We recommend regulatory guidance or voluntary standards that clearly specify how researchers should choose and report confounders for efficacy analyses. Given that confounders will vary by treatment area, regulatory guidance should focus on general best practices, such as including transparent, preregistered methods for confounder selection. Whenever possible, confounders should be selected based on prior knowledge of causal relationships [55,56]. Voluntary standards could identify confounders for common treatment areas when such research exists. Without such research, empirical methods of confounder selection could be used, with the disclosure of potential bias in the selection method.

Conclusions

Most of the trials included in our systematic review report data suggesting nonadherence that could have affected the effectiveness of the app, without sufficiently evaluating efficacy in these circumstances. Appropriate use of SaMDs requires an understanding of how adherence could function as a moderator of the outcomes. Realistic, unbiased efficacy estimates are needed by regulators evaluating apps, health care providers potentially prescribing them, consumers deciding whether to use them (or seek other treatments), and vendors trying to improve their products.

The challenge of producing unbiased estimates will grow if real-world evidence studies are used more often to estimate the effectiveness of SaMD. Together, our findings illustrate the range (and inconsistencies) of the approaches used to measure and account for adherence. Without clear regulatory guidance or voluntary standards that specify how researchers should choose adherence metrics, perform efficacy analyses, and report their methods, it is unreasonable to expect that researchers will provide the information necessary to evaluate the potential effect of adherence on trial outcomes. More rigorous and consistent reporting and analyses are needed to facilitate decisions about individual products and to aggregate knowledge across products. Future SaMD clinical trials and studies may be improved by producing consensus standards on the definitions of adherence for similar products and studying the role of confounders for product areas. Without accurate efficacy estimates, SaMDs will not fulfill their potential to improve health outcomes with minimal risk.

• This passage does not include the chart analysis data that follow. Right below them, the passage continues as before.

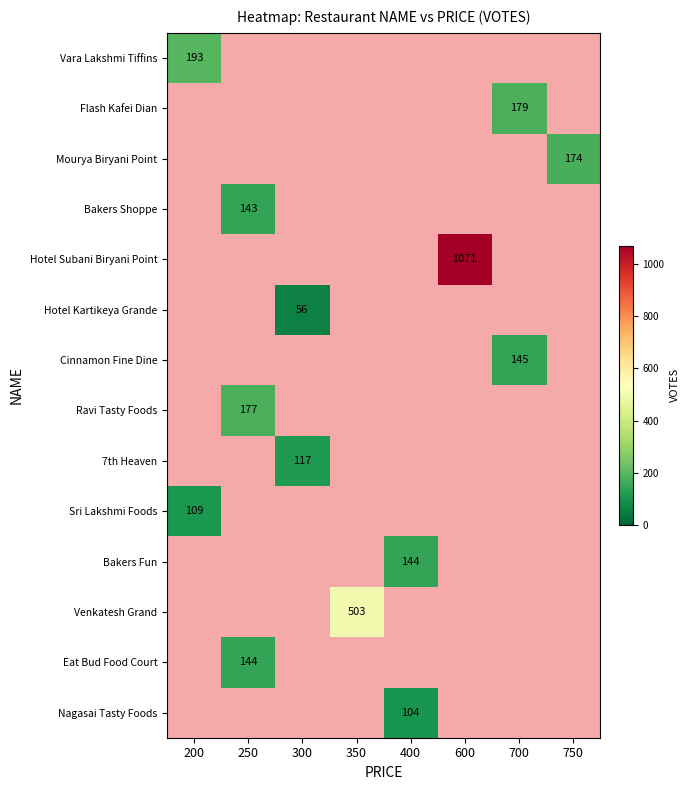

Between 400 and 750, which is larger?

750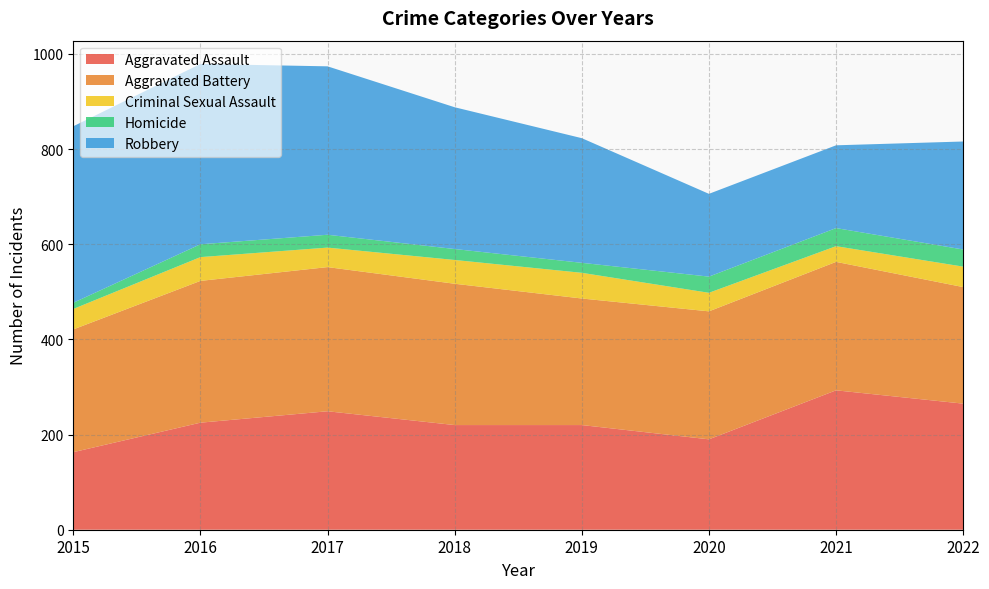

Reading left to right, transcribe all the data shown in this chart.

Aggravated Assault: 2015=163	2016=225	2017=249	2018=220	2019=220	2020=190	2021=293	2022=265
Aggravated Battery: 2015=258	2016=298	2017=303	2018=297	2019=266	2020=269	2021=270	2022=245
Criminal Sexual Assault: 2015=43	2016=50	2017=41	2018=50	2019=54	2020=39	2021=33	2022=43
Homicide: 2015=13	2016=27	2017=27	2018=23	2019=21	2020=34	2021=38	2022=36
Robbery: 2015=371	2016=379	2017=354	2018=298	2019=262	2020=174	2021=174	2022=227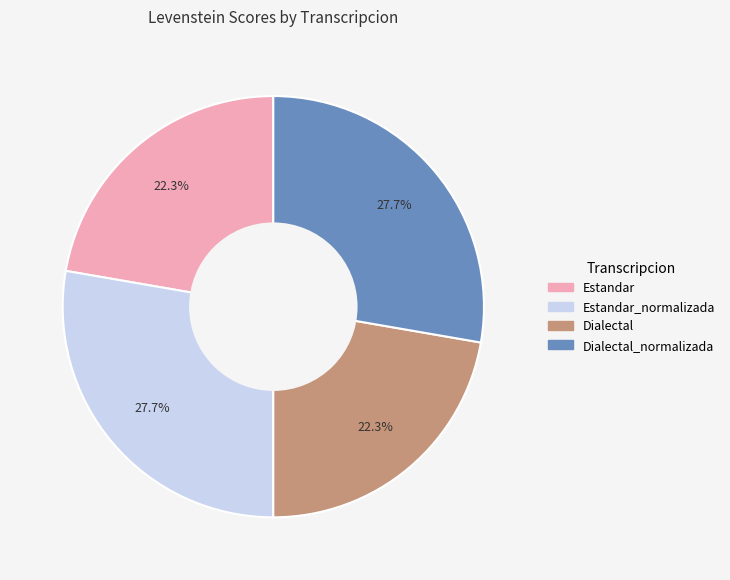

How many segments does this pie chart have?

4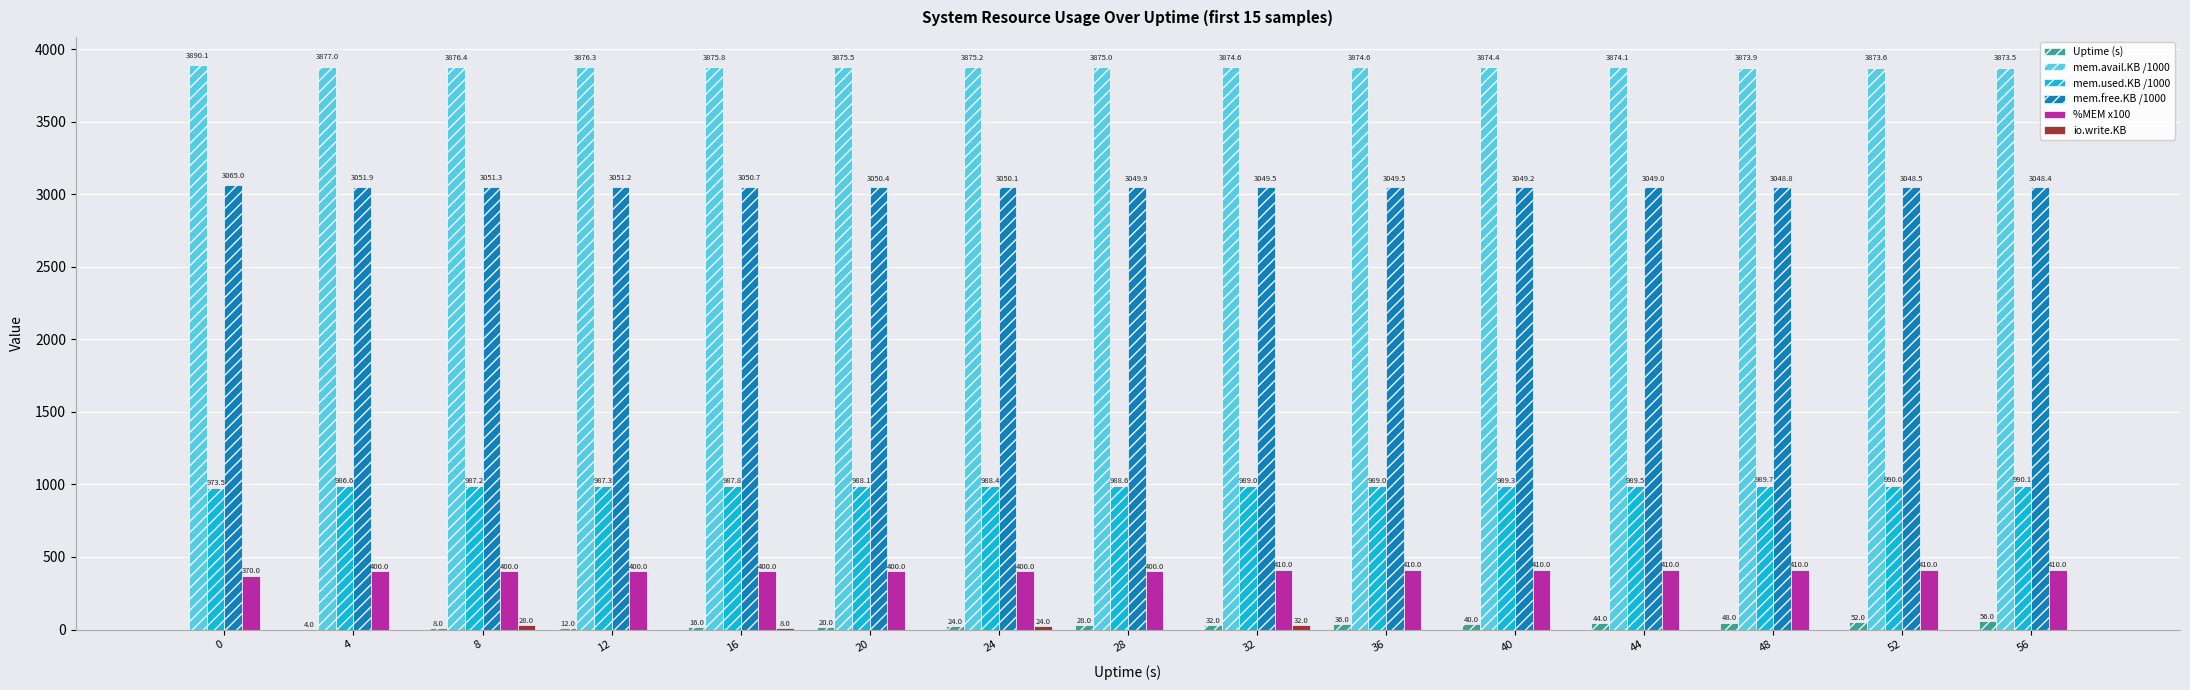

Between 44 and 56, which series saw the biggest shift?

Uptime (s)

Limitations and Future Work

Our review excluded qualitative and exploratory studies, thus potentially missing insights found in them. For example, exploratory studies might reveal how prescribed dosages were determined, filling a gap in this study. Our review may have also missed proprietary studies that identified confounders of adherence or developed ways to improve adherence, filling other gaps. Although our search method was thorough, following the protocol described in the Screening section, studies that would have been found with other protocols may have been missed. A complementary strategy for future reviews would be to use the Digital Therapeutics Alliance product page to identify additional products as a starting point for looking for related evaluation studies. As few digital health apps qualify as SaMDs, our review reflects only a small portion of the clinical trials studying digital health apps. However, as these apps are subject to the most stringent regulatory requirements, they might be expected to have the highest quality evaluations. If so, future trials and studies on all digital health apps could benefit from implementing the recommendations of this study.